**Tugas yang Diberikan:**
Salin dengan tepat bagian kutipan tentang politik hukum, mulai dari "Setelah dirumuskan grand" dan berakhir pada "sosialisasi aturan hukum.".

**Kutipan Teks:**

━━━━

Setelah dirumuskan grand design, maka
harus dijalankan dengan sungguh-sungguh dengan memperkuat budaya hukum dengan
cara freedom bergandengan dengan rule of law, karena kebebasan seseorang akan
berhenti, manakala harus mengindahkan tatanan hukum (rule of law). Kenyataan
ini harus didukung pula dengan peningkatan pendidikan hukum dalam arti luas,
termasuk diseminasi dan sosialisasi aturan hukum.
7.
Tujuan Politik Hukum
Politik hukum sebagai suatu kebijakan
hukum dan produk hukum yang dibentuk oleh kekuasaan yang berwenang dan diberlakukan
dalam suatu negara atau di dunia Internasional tentunya mempunyai tujuan
tertentu yang ingin dicapai. Dengan demikian, maka setiap politik hukum yang
tertera atau terstruktur dalam suatu sistem hukum tentunya mempunyai tujuan
pula. Sebab tidak ada suatu politik hukum atau kebijakan negara yang dibuat atau
dibentuk tanpa suatu tujuan.

━━━━

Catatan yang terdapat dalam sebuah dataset
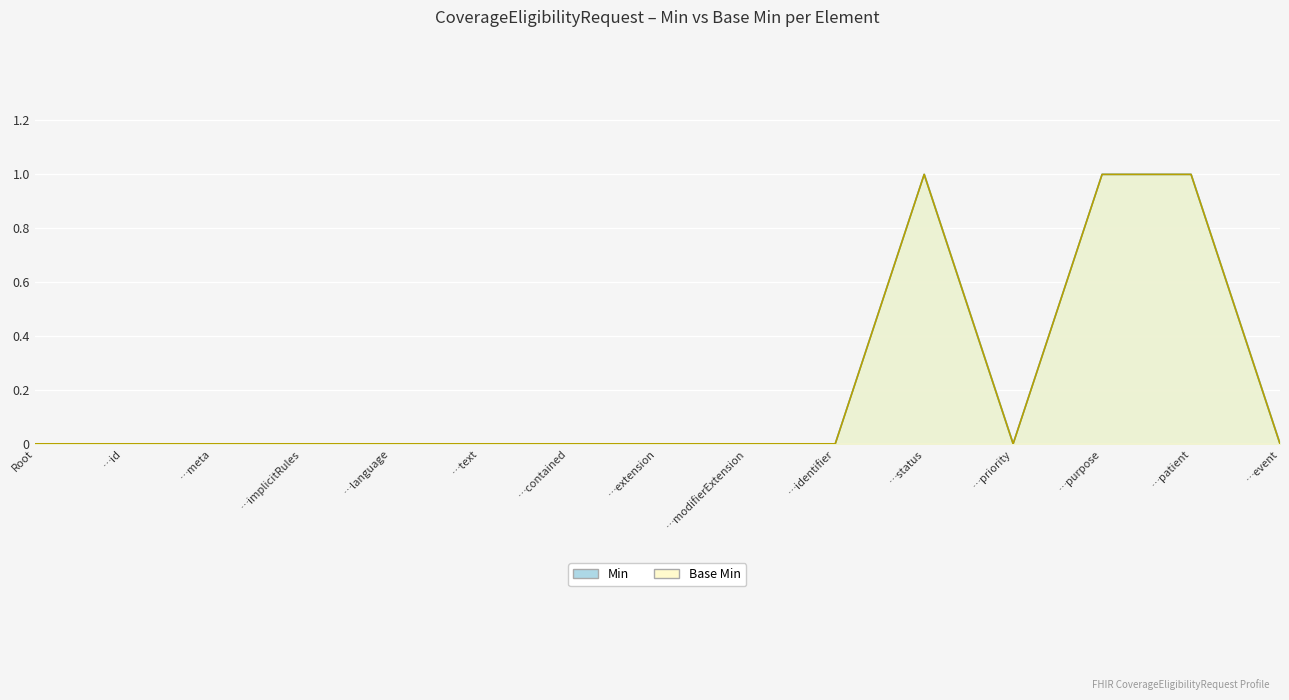

What is the total value across all series at …patient?

2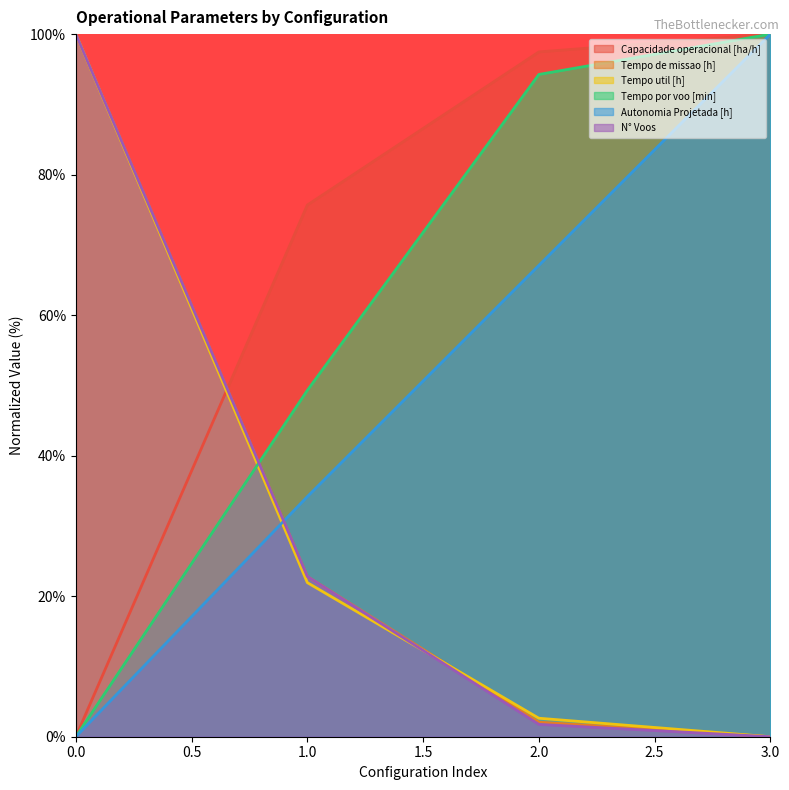

Between 0 and 2, which is larger?

2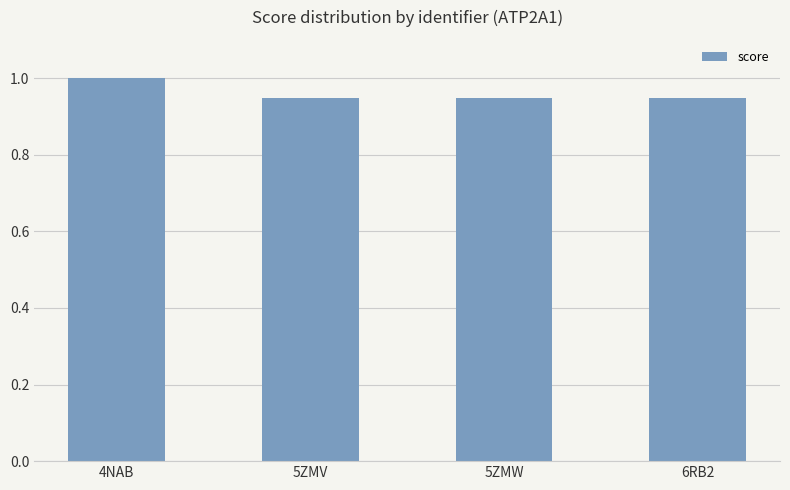

Which category has the highest value across all series?

4NAB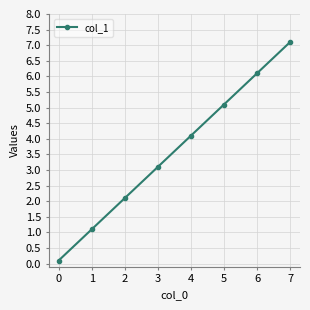

Is this an area chart (filled region under the line)?

No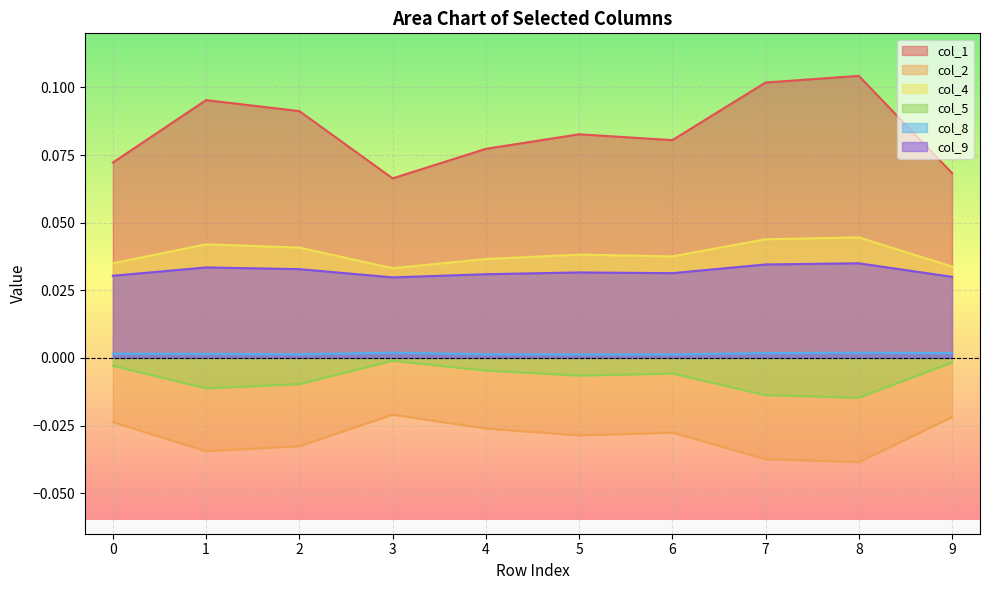

True or false: col_8 has a value of 0.0 at 3.

False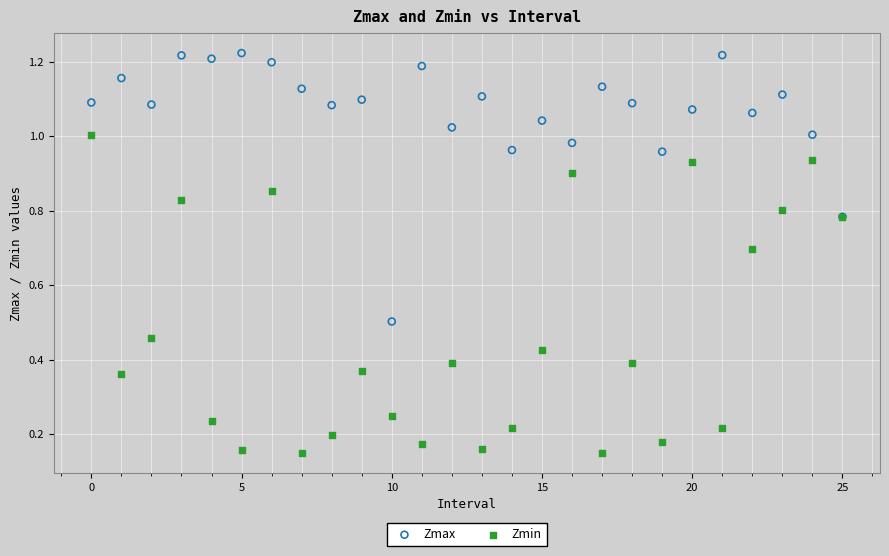

Which series has the widest spread of Y values?

Zmin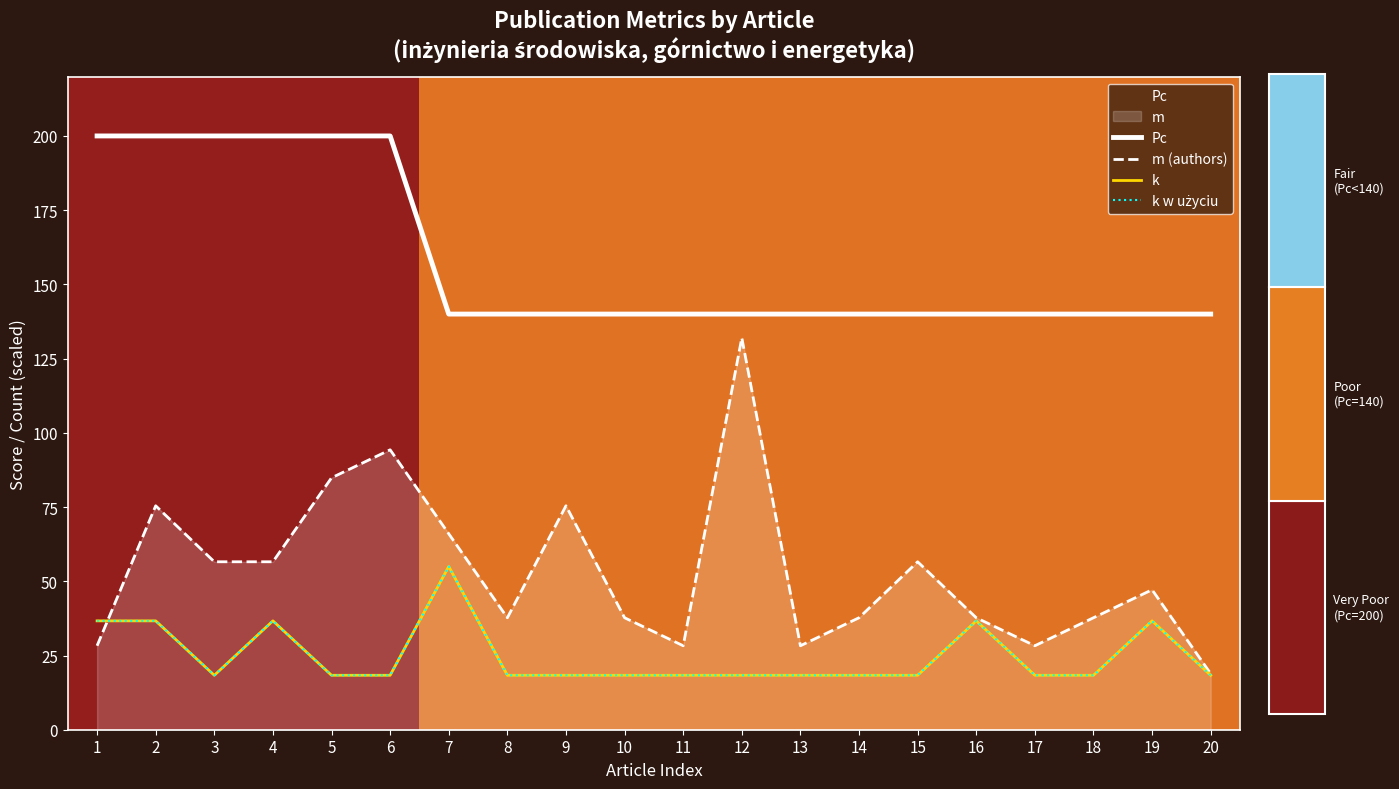

Which series changed the most between 10 and 11?

m (authors)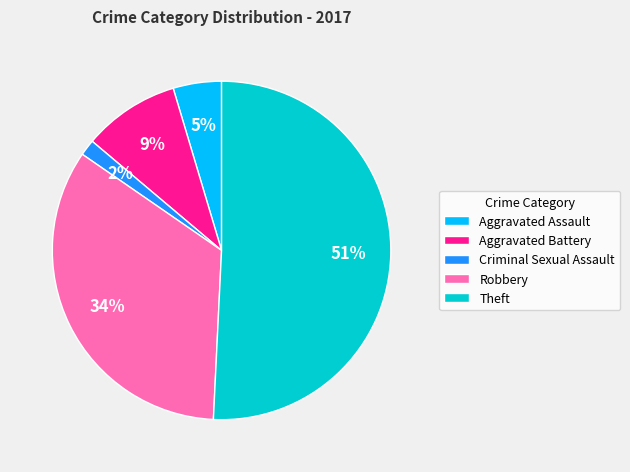

How many slices are in this pie chart?

5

━━━━

**Latihan yang Selesai:**
Setelah dirumuskan grand design, maka
harus dijalankan dengan sungguh-sungguh dengan memperkuat budaya hukum dengan
cara freedom bergandengan dengan rule of law, karena kebebasan seseorang akan
berhenti, manakala harus mengindahkan tatanan hukum (rule of law). Kenyataan
ini harus didukung pula dengan peningkatan pendidikan hukum dalam arti luas,
termasuk diseminasi dan sosialisasi aturan hukum.